PROVIDED ENTRIES:
--------
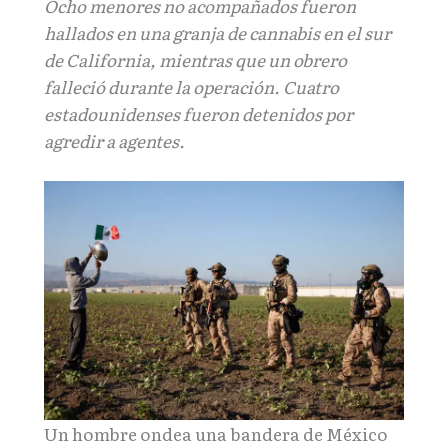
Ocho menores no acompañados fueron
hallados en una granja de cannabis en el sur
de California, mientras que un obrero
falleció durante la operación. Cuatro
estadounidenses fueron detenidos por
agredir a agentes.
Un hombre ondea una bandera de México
--------
WORK REQUEST: Copy out the text read from all the records, substituting "trabajador" for "obrero" and leaving everything else as it is. Omit the pictures.

TASK OUTPUT:
Ocho menores no acompañados fueron
hallados en una granja de cannabis en el sur
de California, mientras que un trabajador
falleció durante la operación. Cuatro
estadounidenses fueron detenidos por
agredir a agentes.
Un hombre ondea una bandera de México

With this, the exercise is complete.